El hacer de la rebelión es ahora, se concreta en este instante; el producir de la revolución es para un horizonte o un mañana siempre aplazado, que nunca llega, pero esperado al igual o con la misma fe que la parusía cristiana. El rebelde, por el contrario, dice hoy, aquí, donde yo estoy; el revolucionario dice espera, desciende más y más, no tú sino ellos, los del mañana.

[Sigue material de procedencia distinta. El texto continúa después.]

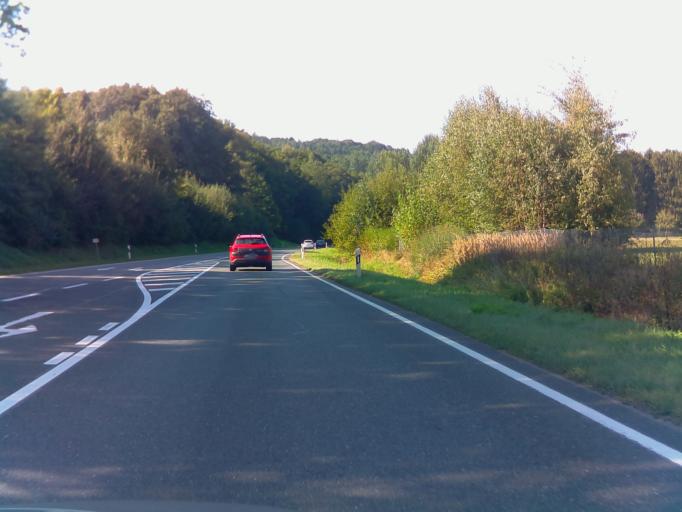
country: DE
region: Bavaria
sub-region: Upper Franconia
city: Michelau
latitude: 50.1489
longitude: 11.1325
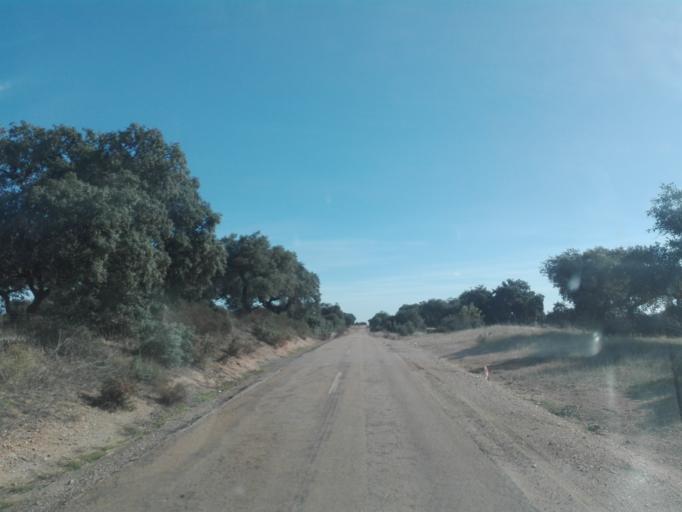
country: ES
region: Extremadura
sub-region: Provincia de Badajoz
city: Maguilla
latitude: 38.3403
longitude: -5.9154
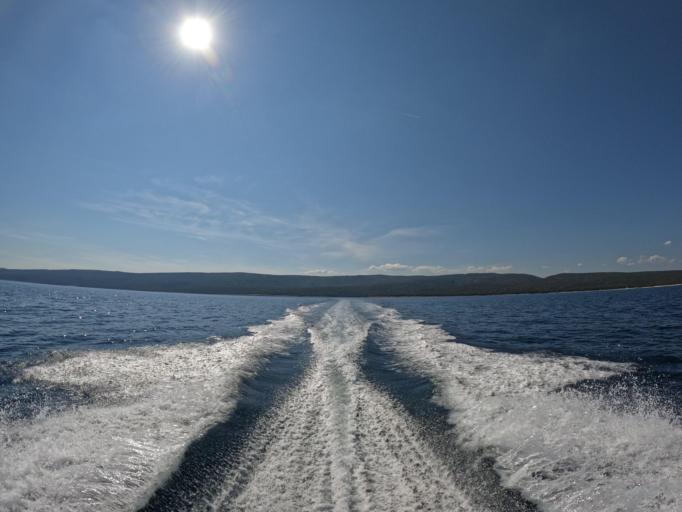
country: HR
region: Primorsko-Goranska
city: Cres
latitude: 44.9454
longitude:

Camus pasa revista a los héroes insurrectos en la historia, verdaderos fetiches de distintas calidades y efectividad: Sade, el de la “rebeldía absoluta”, para quien Dios es “una divinidad criminal que aplasta al hombre”; al héroe romántico lo califica de “fatal” porque confunde el bien y el mal, prescinde de juicios de valor, se adhiere a la arcaica veta demoníaca del artista; al “mí mismo”, “mi poder”, de Max Stirner, autorizado “A todo aquello de que soy capaz”; Nietzsche, el nihilista más agudo que hizo “insoportable la situación para el hombre de su época”, autor del Discurso del método de su tiempo en la variante de la negación metódica (anota el gozo de Nietzsche por la frase de Stendhal: “La única excusa de Dios es que no existe”). Hasta la detención en ese poeta de mente anfibia que es el primero que enciende la polémica pública de proporciones con Camus: Lautréamont.

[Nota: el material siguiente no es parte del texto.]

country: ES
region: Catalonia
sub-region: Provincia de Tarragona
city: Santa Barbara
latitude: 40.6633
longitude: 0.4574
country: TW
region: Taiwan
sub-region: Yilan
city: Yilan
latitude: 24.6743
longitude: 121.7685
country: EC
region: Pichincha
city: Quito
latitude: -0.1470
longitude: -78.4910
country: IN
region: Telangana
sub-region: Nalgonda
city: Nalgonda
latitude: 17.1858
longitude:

La sección “Lautréamont y la banalidad” Camus la publica antes de la edición-libro en Les Cahiers du Sud (nº 307, revista de Marsella), y provoca la indignación de Breton, quien, a fin de cuentas, es el del soplo a las criaturas surrealistas, todas a su cargo de por vida.
Lautréamont es la maldad misma y Maldoror la asquerosidad personificada: cuerpo de costras y pus roído por piojos. Lautréamont es uno de los pilares del surrealismo en tanto dispone un silabario que enseña a hablar y a escribir en surrealista a la descendencia poética. ¿Quién, sino él se había dado a la tarea ciclópea de escribir para buscar en la misma escritura una lengua que yacía desfallecida, inane, sin señal de voz, para rearmarla nuevamente y regalarla a la locución? ¿Esto no le daba un sitial, acaso?

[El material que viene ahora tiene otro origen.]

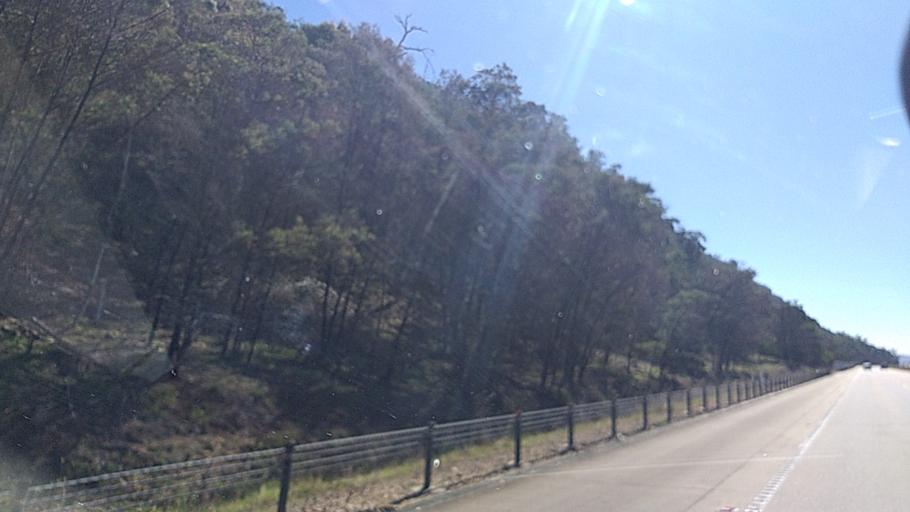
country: AU
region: New South Wales
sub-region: Yass Valley
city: Gundaroo
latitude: -35.0550
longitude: 149.3750
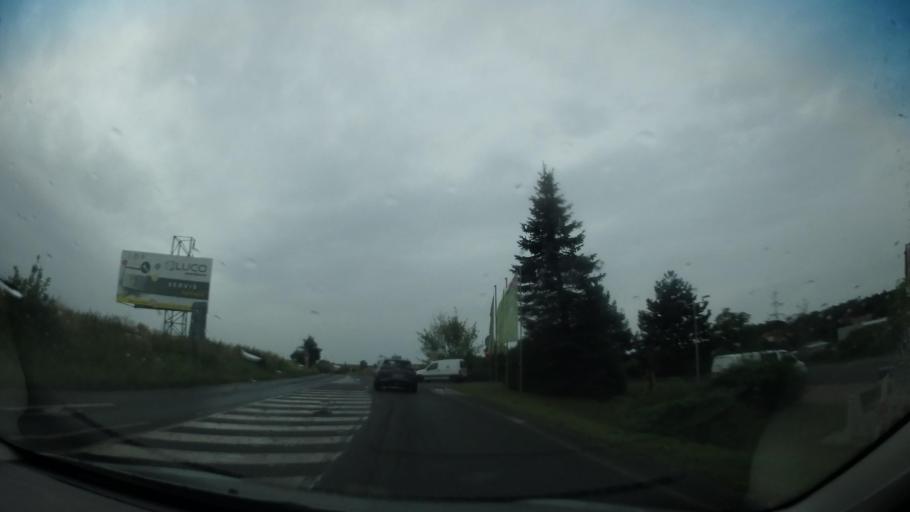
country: CZ
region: Central Bohemia
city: Milovice
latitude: 50.2234
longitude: 14.8779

Camus, siguiendo otros caminos de lectura, lo degrada y empequeñece hasta lo risible. Escribe: “Se comprende con Lautréamont que la rebelión es adolescente. Nuestros grandes terroristas de la bomba y de la poesía salen apenas de la infancia”; “Los cantos de Maldoror son el libro de un colegial casi genial”.
La estacada final se la da al rinolofo horripilante con un cambio de signo devastador para el status subversivo del poeta en prosa: “Lautréamont, considerado comúnmente como el cantor de la rebelión pura, anuncia, por el contrario, el entusiasmo por la servidumbre intelectual que prospera en nuestro mundo”. ¿Se podía decir algo más provocador y blasfemo? El ídolo era una superchería y había sido impugnado. Pero no solo él. ¿No se aludía, acaso, al propio movimiento surrealista y al papel dado al rioplatense y al lugar en que se exhibía a Lautréamont?
El pope Breton no tarda en reaccionar desatando una seguidilla de réplicas, dúplicas y tríplicas que no decaen en descalificaciones, argumentos e ironías. El clima se va encanallando: a Camus lo dejan de saludar, cruzan la calle, no llegan los amigos a la cita del café de costumbre, le envían cartas privadas de condena, se mal rumorea a su paso. Por mientras, El hombre rebelde –escrito durante unos cuatro años– corre de mano en mano y no pocos lo catalogan como el libro más importante desde el fin de la guerra.
Una polémica histórica se ha desatado.